Sobre a Cabana
Ana Viotti, 11 de setembro de 2018
Rubens constrói sua vigésima cabana.
Há doze anos atrás (não precisa escrever atrás, pois o há já indica tempo passado), Rubens construía sua primeira cabana, Cabana Josias (protótipo) dentro do Atelier do Centro, que no mesmo ano foi montada na galeria Baró Cruz, com algumas alterações.
Essa mesma cabana - Josias - que parecia ter uma dimensão de 4 x 4m no máximo, com uma poltrona e uma pequena biblioteca construída pelas mãos de Rubens com ajuda de uma ou duas pessoas, sua conta no banco no vermelho é uma vontade que absurda pode ser encontrada em qualquer ponto, qualquer pequeno recorte da Cabana Frei Otto.
Após a construção de 19 cabanas, após 12 anos, é possível pontuar questões plásticas já pensadas por Rubens que se desenvolveram com o fazer. Que perguntas foram feitas e então aprimoradas, reelaboradas na medida em que Rubens como homem e como artista foi desenvolvendo a partir dessa construção?
Construção essa que chamo de Cabana.
Hoje, convivendo e escutando Rubens falar sobre sua construção, sei que as cabanas foram essenciais para uma chave virar nele, que foi quando de fato seu trabalho começou. Quando começou a entender de fato algo sobre si.
Houve um tempo em que a grande preocupação era a plástica. Ou seja, se delimitava pelo âmbito plástico da coisa.
Na verdade, acredito que a preocupação de RES sempre foi muito além da plástica em si, mas a sua tecnologia, sua capacidade de tradução e conversão ainda se delimitavam nesse espaço, nesse suporte nomeado cabana.
O que então se altera nesses 12 anos? O que a Cabana Frei Otto abarca ou apreende que a Cabana Josias não?
Retorno da ideia de arquitetura enquanto a construção do espaço interno de um sujeito através da construção de sua habitação, onde sua habitação não é o espaço onde dorme, mas é o corpo onde ele mora.
Anna Israel, Mapeamento de alguns pontos fundamentais sobre a cabana Frei Otto de res na FAMA em Itu
As formigas tecelã fazem parte de um pequeno grupo da natureza que são chamados de seres eussociais.
A eussocialidade é o mais alto grau de organização dos animais presente nas sociedades mais complexas. Onde deriva três pontos fundamentais:
1. Sobreposição de gerações em um mesmo ninho (hierarquia)

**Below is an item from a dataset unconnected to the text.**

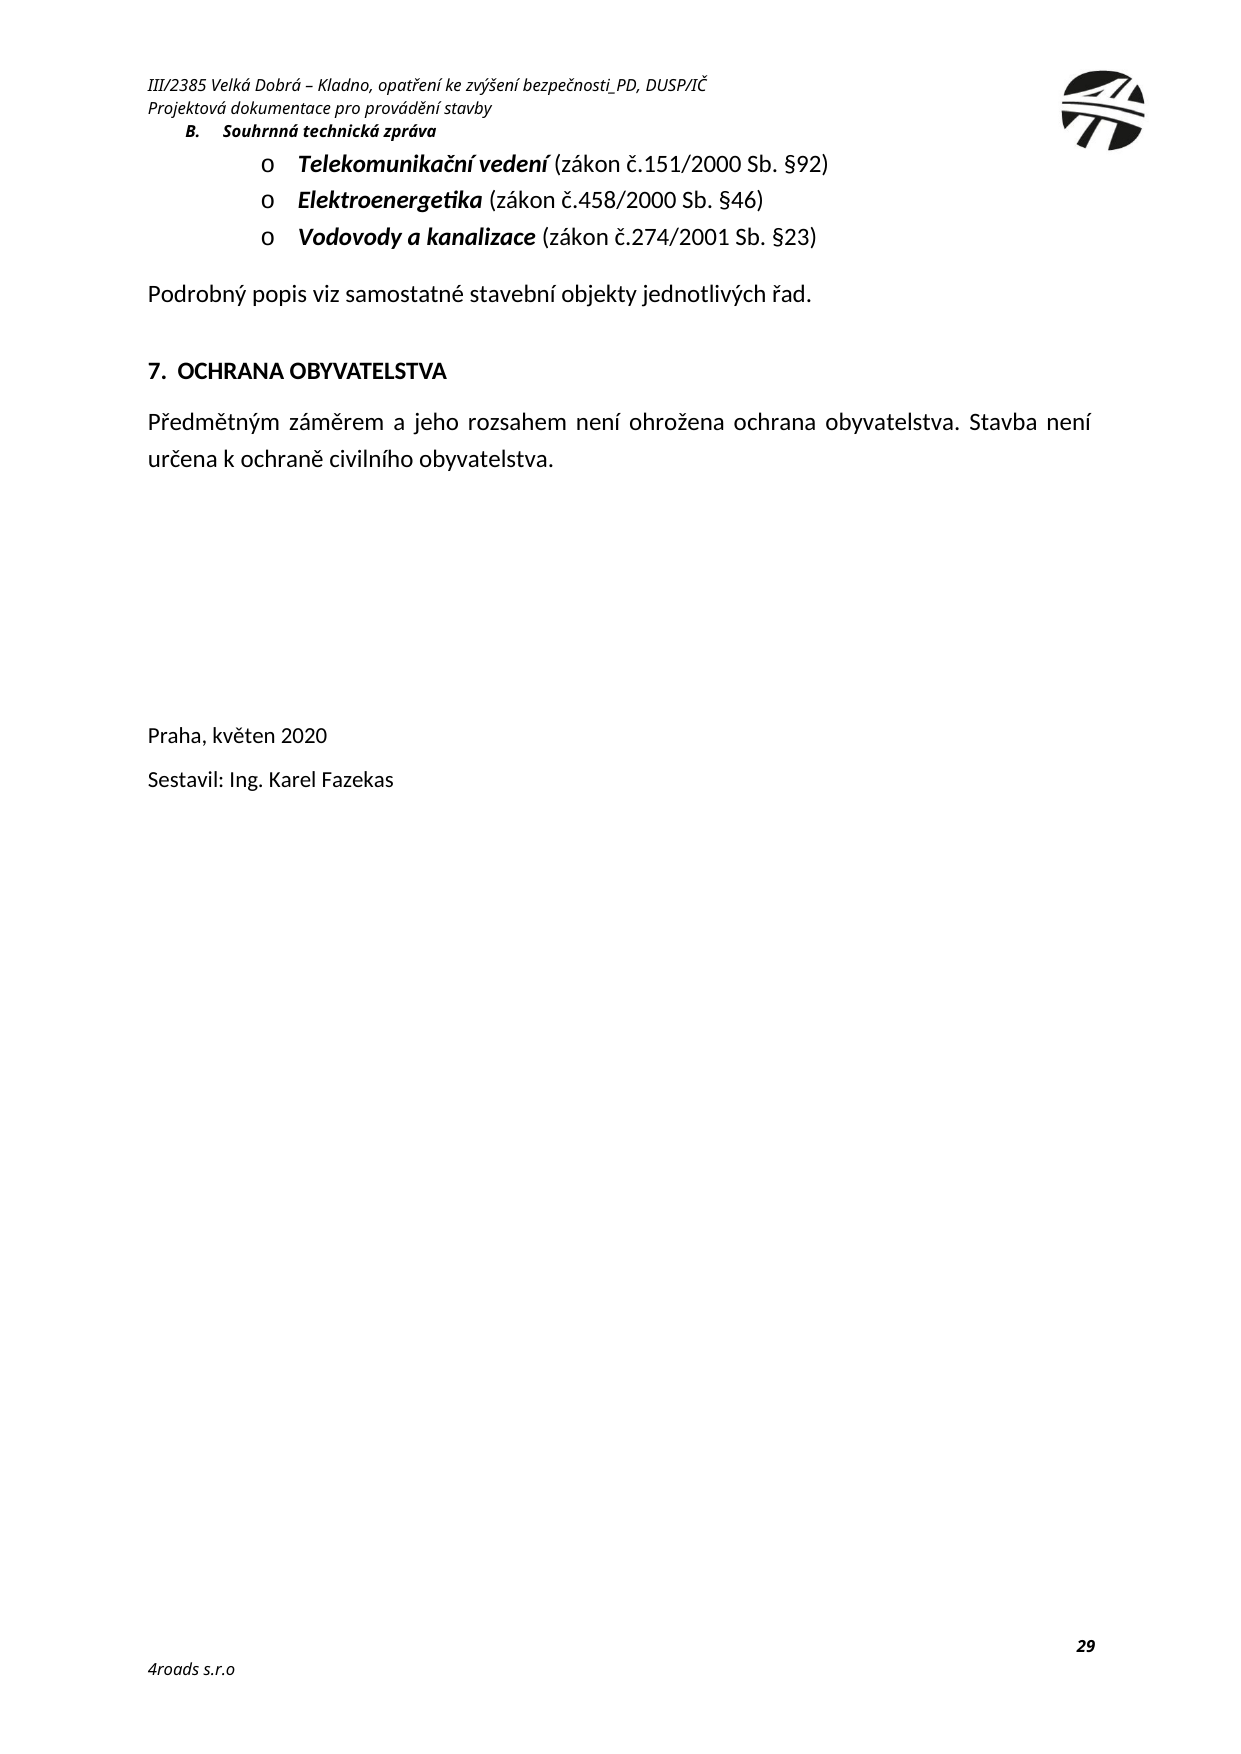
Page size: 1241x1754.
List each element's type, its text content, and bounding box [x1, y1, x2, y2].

2. Cuidado coletivo com a prole
3. Divisão de tarefas ( reprodutores e operários)
Além disso, são uma espécie diferente das outras formigas, constroem lá seus ninhos em lugares altos a partir da seda produzida por suas larvas, somado a folhas de plantas. Elas tecem seus ninhos que devem ser abandonados e construídos novos, quando as folhas secam e com isso ficam vulneráveis.
Não acredito que hoje a preocupação de Rubens se dê só na plástica. Hoje Rubens tem um complexo, um Conglomerado Atelier do Centro que reúne 5 espaços físicos em São Paulo e um na Espanha. Hoje, conta com mais de 30 alunos e 20 assistentes.
Para construir a Cabana, Rubens não precisa mais de fato tocá-la. Existem jovens tecendo com suas sedas as folhas elegidas por Rubens para estruturar um abrigo pelos nossos próximos dois anos.
O que estrutura essa construção não mais são apenas recursos de Rubens.
Rubens não mais é o criador da Cabana. O único agente.
O tempo, a fábrica, os discípulos e assistentes, os materiais, todos que cruzarem esse caminho são a construção.
As folhas vão secar, e uma nova estrutura irá se reerguer, assim como é feito há tantos anos, a espécie há de continuar.
A rede não é um fazer; é desprovida de todo um para; todo o excesso de para
reduz a rede a farrapos no exato momento em que a sobrecarga do projeto é
nela depositada.
Deligny, O aracniano e outros textos
A Cabana há muito deixou de ser um fim. Um espaço com uma poltrona e biblioteca, ordenado por vários materiais formando uma composição.
A Cabana não mais é um espaço físico, mas uma estrutura interna evocada por qualquer um que cruze o seu caminho.